__Passo citato__

******

Nel paese dei gigli selvatici
per una fotografia partecipativa

© Francesca Loprieno, Nel paese dei gigli selvatici,
particolare affresco della volta dell’Eremo di San Micel, Fonzaso, 2022

Secondo la sociologia visuale, le immagini costituiscono delle testimonianze oculari dei fenomeni sociali che ci aiutano in gran parte a comprendere la storia, a pensarla e in alcuni casi anche a reinterpretarla. Usate inizialmente in campo etnologico ed etnografico o dall’antropologia culturale, l’utilizzo delle immagini in ambito sociale ha reso possibile la ricostruzione della realtà quotidiana, anche se molto spesso sfuggente e inaccessibile.
Uno dei primi casi, degni di nota, di immagini fotografiche istantanee non più considerate come unico accompagnamento illustrativo, ma come fonti originali, è quello dell’American Journal of Sociology che, tra il 1896 e il 1916, sperimenta il rapporto complementare e di reciproca stima, attraverso una fertile ma breve collaborazione tra sociologia e fotografia. Questa branca della sociologia qualitativa considera importante l’uso di tecniche e metodi di natura iconica nella ricerca sociale e individua il ruolo primario dell’esperienza visuale nel processo conoscitivo, tramite il dato visuale stesso1.

American Journal of Sociology,
Volume ii November 1896, Number 3, Abstract and pratical ethics, Wikisource

Quando parliamo di immagini istantanee, in questo caso, facciamo riferimento a tutte quelle fotografie di carattere vernacolare che spesso sono archiviate, e mai catalogate, in case, cassetti, scatole o scrigni di gente che abita un determinato comune, paese o città. Altri luoghi di incredibile testimonianza sono i mercatini delle pulci, fonti inesauribili di immagini che, se pur abbandonate a se stesse negli appositi scaffali, appaiono come un archivio tra i più poetici da incontrare. Una vera fonte di mirabilia.

©Francesca Loprieno, Nel paese dei gigli selvatici (dittico)
fotografia vernacolare di archivio privato e fotografia dell’artista, Fonzaso, 2022

A stimolare questa ricerca visiva è sicuramente l’indole esplorativa di chi ci si imbatte,dall’accezione geografica e territoriale all’attitudine visionaria e storica, che spesso vede nel viaggio e nell’attraversamento dei luoghi, la rielaborazione di nuove esperienze. Nulla di nuovo se si pensa al famosissimo fenomeno del Grand Tour che sin dai tempi remoti, ha mosso popolazioni di artisti e intellettuali e di gente comune in epoca contemporanea, verso nuove mete, sognate o, ancor meglio, immaginate.

******

__Obiettivo A__
Ricopia dal testo sulla fotografia partecipativa il tratto che va da "Secondo la sociologia" fino a "sfuggente e inaccessibile.".
__Obiettivo B__
Prosegui il testo sulla fotografia partecipativa a partire dall'ultima frase riportata.

******

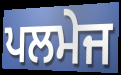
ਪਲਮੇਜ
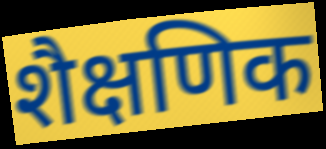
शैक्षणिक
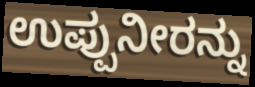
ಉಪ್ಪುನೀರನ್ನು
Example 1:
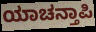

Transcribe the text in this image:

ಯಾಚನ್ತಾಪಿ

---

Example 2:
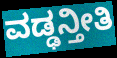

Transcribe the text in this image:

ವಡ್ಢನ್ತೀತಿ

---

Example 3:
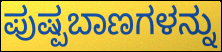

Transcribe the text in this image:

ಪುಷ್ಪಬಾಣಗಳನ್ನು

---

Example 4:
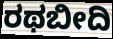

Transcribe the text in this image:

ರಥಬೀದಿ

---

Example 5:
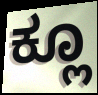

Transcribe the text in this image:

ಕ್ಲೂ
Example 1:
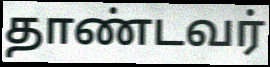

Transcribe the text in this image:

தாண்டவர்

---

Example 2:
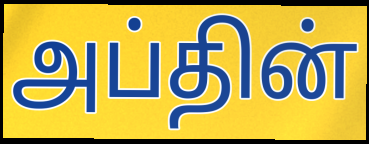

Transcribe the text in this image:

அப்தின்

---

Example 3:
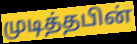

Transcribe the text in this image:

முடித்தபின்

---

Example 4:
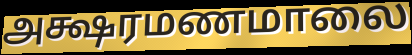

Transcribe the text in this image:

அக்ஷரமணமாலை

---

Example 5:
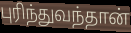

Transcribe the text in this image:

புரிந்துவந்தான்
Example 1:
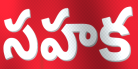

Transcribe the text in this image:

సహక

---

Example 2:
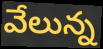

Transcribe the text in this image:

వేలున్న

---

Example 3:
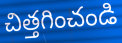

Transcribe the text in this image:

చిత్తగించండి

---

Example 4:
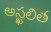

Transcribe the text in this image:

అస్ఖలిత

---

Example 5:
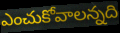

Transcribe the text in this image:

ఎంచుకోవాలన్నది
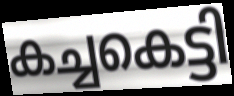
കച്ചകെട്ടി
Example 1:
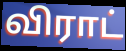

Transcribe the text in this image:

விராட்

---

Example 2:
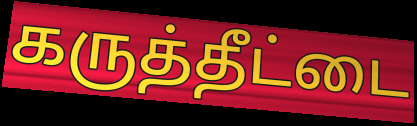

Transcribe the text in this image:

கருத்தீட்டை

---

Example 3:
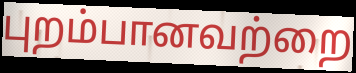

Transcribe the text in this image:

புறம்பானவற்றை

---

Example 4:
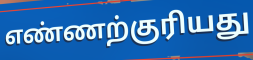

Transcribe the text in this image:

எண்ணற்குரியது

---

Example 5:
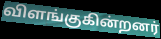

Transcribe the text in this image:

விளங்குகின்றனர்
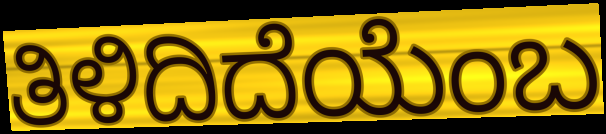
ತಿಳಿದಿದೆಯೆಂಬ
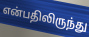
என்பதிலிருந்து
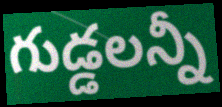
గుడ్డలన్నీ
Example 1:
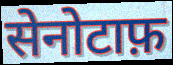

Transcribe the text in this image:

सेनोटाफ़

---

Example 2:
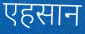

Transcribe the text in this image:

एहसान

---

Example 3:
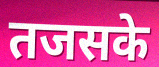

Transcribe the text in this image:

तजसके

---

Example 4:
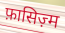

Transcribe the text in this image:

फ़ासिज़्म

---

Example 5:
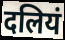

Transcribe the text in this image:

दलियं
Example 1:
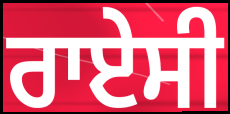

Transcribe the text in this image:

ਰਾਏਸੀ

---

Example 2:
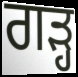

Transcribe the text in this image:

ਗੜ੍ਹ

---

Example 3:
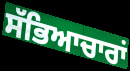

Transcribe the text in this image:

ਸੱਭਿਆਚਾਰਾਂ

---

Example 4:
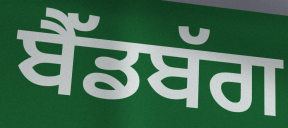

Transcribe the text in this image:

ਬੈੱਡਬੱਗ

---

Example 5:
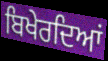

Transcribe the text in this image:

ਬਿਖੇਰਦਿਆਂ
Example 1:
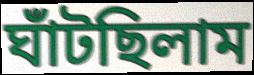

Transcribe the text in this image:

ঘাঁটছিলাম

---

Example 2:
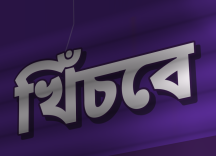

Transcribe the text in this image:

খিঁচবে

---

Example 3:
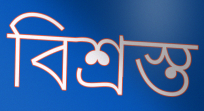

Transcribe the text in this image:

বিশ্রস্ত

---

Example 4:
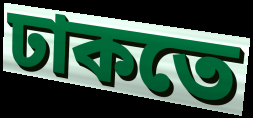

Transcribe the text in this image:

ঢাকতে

******

__Risposta scritta A__
Secondo la sociologia visuale, le immagini costituiscono delle testimonianze oculari dei fenomeni sociali che ci aiutano in gran parte a comprendere la storia, a pensarla e in alcuni casi anche a reinterpretarla. Usate inizialmente in campo etnologico ed etnografico o dall’antropologia culturale, l’utilizzo delle immagini in ambito sociale ha reso possibile la ricostruzione della realtà quotidiana, anche se molto spesso sfuggente e inaccessibile.

__Risposta scritta B__
©Francesca Loprieno, Nel paese dei gigli selvatici (dittico)
elaborazione grafica, fotografia dell’artista e transfer di immagini dell’archivio fotografico feltrino, Fonzaso, 2022

Attraverso paesaggi remoti e marginali, scenari quotidiani, rurali o urbani, luoghi erranti dell’immaginazione, la visione di queste immagini attiva narrazioni che comunicano il passato, storie mitologiche, leggende metropolitane, ma anche nuovi modi di percepire e percorrere il mondo. Sono un’esplorazione benefica per gli abitanti del luogo che ricordano situazioni o memorie passate, ma anche fonte di scoperta per le nuove generazioni che attraverso la visione di queste immagini riscoprono tradizioni e storie lontane.
A partire dalle pratiche tra le più disparate, ad esempio la ricerca negli archivi, le interviste ai protagonisti dei luoghi (gli abitanti, tutti) o l’attivazione di veri e propri strumenti e metodi di indagine, come il photovoice, ci si prefigge di coinvolgere direttamente le persone inducendole a riflettere su specifiche tematiche e sui modi per produrre un cambiamento all’interno della comunità.

©Francesca Loprieno, Nel paese dei gigli selvatici (estratto audio)
Incontro con il poeta Francesco Bof (Olremle)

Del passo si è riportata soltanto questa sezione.